→ The data
------------
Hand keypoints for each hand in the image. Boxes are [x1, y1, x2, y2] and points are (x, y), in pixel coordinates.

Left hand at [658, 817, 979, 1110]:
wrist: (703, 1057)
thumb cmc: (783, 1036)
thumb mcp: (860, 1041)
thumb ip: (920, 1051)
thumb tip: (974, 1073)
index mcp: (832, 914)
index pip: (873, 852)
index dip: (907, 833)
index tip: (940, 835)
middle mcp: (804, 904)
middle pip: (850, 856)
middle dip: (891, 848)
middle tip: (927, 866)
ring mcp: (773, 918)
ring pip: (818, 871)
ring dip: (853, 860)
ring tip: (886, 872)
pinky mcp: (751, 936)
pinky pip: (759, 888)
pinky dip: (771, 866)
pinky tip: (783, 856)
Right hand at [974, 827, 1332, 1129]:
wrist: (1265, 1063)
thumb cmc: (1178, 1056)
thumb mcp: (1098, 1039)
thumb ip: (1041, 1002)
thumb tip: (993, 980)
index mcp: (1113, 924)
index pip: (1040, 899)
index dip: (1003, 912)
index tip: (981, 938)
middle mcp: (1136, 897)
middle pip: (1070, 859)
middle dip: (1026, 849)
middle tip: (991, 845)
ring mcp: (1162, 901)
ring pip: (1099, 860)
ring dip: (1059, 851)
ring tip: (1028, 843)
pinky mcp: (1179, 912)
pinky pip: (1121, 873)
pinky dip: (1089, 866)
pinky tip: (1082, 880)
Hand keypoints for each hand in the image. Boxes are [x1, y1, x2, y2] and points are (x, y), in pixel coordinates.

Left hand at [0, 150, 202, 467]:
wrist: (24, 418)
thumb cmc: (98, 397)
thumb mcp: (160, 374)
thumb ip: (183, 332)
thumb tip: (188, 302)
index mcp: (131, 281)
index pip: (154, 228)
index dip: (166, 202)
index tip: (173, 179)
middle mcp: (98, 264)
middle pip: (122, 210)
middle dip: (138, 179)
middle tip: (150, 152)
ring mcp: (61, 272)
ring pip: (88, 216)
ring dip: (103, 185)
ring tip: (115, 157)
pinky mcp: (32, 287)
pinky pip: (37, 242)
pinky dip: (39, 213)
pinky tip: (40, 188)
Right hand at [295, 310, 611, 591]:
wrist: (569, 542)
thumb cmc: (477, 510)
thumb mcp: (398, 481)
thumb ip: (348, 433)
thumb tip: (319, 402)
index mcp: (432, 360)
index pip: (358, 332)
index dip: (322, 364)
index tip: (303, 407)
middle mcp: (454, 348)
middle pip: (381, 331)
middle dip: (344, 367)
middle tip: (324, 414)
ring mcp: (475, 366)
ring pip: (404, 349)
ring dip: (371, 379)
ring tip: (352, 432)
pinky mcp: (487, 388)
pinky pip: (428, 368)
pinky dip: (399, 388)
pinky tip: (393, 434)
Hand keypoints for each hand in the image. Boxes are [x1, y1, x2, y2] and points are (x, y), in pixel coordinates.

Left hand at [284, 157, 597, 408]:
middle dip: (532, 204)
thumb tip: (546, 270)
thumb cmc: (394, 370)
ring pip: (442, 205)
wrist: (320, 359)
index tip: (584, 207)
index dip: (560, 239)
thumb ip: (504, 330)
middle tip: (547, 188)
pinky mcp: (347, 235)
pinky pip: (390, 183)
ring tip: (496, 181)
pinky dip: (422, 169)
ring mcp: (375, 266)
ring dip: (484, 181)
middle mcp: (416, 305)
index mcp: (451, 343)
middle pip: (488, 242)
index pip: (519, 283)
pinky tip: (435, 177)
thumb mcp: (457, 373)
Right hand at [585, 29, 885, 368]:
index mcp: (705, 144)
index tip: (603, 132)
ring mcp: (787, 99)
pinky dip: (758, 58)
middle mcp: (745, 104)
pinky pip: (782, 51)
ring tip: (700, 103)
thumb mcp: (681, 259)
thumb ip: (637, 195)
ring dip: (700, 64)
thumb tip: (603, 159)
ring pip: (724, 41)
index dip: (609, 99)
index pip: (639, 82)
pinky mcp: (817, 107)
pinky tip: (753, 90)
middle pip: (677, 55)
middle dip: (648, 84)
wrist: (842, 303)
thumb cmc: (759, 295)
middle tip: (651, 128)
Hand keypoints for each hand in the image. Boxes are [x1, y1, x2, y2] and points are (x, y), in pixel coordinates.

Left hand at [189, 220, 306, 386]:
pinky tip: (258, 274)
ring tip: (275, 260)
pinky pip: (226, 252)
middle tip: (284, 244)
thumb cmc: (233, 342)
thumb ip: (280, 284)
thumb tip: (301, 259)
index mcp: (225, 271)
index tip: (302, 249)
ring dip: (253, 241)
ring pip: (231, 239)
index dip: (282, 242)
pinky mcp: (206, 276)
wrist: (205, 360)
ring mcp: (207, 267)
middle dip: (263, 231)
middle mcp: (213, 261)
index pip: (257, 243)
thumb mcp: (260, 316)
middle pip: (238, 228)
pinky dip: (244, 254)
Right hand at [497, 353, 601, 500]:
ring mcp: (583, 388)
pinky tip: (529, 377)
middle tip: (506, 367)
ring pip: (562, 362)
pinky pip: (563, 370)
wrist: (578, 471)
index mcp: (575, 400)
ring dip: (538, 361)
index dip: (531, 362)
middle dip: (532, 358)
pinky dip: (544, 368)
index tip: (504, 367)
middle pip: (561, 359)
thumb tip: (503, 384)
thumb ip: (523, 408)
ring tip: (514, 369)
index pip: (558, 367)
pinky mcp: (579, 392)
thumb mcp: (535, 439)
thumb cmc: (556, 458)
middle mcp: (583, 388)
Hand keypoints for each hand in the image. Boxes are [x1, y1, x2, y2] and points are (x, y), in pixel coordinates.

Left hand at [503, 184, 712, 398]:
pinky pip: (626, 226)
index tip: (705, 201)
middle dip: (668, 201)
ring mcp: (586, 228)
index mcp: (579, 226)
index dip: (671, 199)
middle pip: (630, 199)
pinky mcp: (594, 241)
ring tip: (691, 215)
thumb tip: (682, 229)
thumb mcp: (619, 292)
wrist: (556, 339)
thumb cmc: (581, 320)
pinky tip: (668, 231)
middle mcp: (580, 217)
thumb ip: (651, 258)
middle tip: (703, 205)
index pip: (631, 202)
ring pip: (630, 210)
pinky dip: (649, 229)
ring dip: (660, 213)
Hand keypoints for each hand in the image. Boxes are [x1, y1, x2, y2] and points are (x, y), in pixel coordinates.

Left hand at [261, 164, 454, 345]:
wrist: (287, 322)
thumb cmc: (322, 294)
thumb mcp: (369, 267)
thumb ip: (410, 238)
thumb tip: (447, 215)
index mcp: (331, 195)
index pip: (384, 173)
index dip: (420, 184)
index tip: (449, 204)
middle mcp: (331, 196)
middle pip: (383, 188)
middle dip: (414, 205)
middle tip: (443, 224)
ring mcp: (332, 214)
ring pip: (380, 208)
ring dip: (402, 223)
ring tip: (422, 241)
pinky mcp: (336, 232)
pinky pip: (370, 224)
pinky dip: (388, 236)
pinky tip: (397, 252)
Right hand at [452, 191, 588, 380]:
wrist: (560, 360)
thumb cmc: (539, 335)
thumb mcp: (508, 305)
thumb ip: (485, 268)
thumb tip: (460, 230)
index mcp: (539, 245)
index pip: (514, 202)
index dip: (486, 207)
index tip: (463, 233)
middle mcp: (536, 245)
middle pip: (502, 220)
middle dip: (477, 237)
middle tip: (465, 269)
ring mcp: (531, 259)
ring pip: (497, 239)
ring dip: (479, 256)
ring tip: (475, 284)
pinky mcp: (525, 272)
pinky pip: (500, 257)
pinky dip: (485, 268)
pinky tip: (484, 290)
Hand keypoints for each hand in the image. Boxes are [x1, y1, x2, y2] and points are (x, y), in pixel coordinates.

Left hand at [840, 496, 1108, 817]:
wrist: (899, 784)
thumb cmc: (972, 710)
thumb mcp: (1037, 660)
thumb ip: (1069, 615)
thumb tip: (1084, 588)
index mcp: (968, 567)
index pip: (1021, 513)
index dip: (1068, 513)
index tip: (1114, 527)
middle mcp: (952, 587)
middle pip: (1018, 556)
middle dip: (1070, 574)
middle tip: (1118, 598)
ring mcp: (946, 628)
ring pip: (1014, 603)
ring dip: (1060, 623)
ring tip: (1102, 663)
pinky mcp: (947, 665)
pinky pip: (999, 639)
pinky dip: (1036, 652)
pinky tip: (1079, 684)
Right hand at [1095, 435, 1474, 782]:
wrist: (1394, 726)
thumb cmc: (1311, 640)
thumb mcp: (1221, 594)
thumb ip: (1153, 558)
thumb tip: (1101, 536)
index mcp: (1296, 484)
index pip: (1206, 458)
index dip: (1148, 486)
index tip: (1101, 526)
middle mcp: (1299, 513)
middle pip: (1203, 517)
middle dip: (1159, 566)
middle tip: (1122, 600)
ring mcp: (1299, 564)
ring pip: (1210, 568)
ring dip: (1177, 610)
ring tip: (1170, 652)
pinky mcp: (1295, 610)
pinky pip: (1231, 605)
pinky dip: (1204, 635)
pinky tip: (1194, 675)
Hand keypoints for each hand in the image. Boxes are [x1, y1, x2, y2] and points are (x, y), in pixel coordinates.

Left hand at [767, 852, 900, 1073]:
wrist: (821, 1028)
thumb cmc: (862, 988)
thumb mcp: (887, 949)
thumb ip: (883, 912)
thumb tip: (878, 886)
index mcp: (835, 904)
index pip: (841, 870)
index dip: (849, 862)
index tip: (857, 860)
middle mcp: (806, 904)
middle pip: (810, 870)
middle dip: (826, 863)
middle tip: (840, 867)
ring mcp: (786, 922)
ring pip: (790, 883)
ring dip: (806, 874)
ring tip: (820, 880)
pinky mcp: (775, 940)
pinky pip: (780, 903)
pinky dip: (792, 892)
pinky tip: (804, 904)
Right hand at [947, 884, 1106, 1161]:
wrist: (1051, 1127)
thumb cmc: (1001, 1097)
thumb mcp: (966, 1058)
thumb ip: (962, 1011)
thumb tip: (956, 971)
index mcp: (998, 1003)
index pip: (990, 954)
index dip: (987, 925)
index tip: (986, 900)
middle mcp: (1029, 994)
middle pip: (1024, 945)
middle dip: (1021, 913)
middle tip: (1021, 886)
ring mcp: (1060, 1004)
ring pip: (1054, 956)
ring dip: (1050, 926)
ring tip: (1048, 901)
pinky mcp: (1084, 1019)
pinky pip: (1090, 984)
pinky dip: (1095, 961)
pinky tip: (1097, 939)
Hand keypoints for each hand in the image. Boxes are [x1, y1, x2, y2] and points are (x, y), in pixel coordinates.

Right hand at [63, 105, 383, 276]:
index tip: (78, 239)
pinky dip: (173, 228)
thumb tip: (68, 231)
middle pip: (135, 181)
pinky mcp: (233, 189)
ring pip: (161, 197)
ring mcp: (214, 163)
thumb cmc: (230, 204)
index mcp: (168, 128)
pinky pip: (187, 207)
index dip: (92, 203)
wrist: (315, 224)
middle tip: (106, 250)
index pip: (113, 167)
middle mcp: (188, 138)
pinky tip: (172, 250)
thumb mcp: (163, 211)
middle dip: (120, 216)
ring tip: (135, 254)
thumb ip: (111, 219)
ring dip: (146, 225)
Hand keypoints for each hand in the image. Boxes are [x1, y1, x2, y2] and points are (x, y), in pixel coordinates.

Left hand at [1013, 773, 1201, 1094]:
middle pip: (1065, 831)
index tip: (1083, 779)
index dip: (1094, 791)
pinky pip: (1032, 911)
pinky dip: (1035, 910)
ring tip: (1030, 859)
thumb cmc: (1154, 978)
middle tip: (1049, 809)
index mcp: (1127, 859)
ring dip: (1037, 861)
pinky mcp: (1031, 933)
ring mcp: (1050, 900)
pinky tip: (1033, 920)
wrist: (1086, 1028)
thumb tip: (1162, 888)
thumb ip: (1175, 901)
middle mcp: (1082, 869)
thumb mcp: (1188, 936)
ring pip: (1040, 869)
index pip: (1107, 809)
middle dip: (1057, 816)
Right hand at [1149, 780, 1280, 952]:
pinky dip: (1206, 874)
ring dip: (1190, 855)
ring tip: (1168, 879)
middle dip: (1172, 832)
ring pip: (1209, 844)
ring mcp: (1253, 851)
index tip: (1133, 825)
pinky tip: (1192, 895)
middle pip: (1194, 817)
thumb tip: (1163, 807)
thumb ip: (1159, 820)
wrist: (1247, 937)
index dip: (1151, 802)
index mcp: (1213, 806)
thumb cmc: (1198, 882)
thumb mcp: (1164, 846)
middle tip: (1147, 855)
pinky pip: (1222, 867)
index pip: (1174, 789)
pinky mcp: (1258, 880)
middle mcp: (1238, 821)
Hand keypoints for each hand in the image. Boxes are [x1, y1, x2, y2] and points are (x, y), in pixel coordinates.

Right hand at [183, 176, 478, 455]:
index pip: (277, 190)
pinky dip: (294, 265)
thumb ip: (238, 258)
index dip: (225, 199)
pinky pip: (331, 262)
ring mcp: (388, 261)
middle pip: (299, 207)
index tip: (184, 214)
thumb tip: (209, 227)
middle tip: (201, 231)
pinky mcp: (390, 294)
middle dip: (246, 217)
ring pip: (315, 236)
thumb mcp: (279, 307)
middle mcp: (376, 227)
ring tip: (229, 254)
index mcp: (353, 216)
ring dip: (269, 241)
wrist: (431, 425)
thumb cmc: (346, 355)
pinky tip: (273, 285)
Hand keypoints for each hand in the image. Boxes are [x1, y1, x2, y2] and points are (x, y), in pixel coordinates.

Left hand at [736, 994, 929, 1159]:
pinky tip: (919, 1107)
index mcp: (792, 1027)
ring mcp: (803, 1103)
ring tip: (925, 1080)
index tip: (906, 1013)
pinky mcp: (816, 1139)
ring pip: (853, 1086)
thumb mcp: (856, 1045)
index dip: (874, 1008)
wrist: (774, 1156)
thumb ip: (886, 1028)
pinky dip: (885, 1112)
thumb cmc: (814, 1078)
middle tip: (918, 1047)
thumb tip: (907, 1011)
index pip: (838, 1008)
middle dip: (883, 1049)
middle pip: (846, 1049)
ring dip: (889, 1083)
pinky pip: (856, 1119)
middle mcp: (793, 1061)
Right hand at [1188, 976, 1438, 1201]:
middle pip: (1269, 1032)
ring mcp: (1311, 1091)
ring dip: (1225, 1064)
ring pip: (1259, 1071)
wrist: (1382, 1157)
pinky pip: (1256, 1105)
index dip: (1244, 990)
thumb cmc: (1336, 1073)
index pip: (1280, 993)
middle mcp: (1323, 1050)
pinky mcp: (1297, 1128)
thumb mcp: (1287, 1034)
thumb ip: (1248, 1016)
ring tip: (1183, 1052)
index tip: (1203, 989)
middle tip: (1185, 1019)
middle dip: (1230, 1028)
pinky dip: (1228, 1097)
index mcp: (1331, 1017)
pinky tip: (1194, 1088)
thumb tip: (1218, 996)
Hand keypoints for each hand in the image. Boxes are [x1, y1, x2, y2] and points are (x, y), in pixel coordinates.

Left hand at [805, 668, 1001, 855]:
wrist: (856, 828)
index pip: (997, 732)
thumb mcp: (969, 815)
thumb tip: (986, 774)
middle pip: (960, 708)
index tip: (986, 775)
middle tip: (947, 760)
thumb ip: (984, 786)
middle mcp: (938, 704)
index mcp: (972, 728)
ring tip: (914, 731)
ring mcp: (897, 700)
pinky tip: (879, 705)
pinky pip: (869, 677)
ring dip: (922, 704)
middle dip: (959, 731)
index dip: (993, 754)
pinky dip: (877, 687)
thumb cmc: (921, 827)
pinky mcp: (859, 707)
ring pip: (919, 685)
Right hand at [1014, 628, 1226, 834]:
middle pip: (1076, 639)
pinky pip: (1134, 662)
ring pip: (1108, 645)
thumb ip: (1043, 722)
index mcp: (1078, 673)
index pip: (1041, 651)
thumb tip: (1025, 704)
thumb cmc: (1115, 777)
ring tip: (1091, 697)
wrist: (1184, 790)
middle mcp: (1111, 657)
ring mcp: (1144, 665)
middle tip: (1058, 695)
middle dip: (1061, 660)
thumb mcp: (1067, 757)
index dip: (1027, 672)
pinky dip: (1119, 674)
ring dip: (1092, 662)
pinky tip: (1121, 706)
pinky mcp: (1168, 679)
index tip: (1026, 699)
------------
→ Task
Within the material above, the line with "wrist: (774, 1156)" opens the range and the line with "middle mcp: (793, 1061)" closes it; reproduce that range word for word.

→ Task output
wrist: (774, 1156)
thumb ip: (886, 1028)
pinky dip: (885, 1112)
thumb cmc: (814, 1078)
middle tip: (918, 1047)
thumb tip: (907, 1011)
index pip: (838, 1008)
middle dip: (883, 1049)
middle pip: (846, 1049)
ring dip: (889, 1083)
pinky pip: (856, 1119)
middle mcp: (793, 1061)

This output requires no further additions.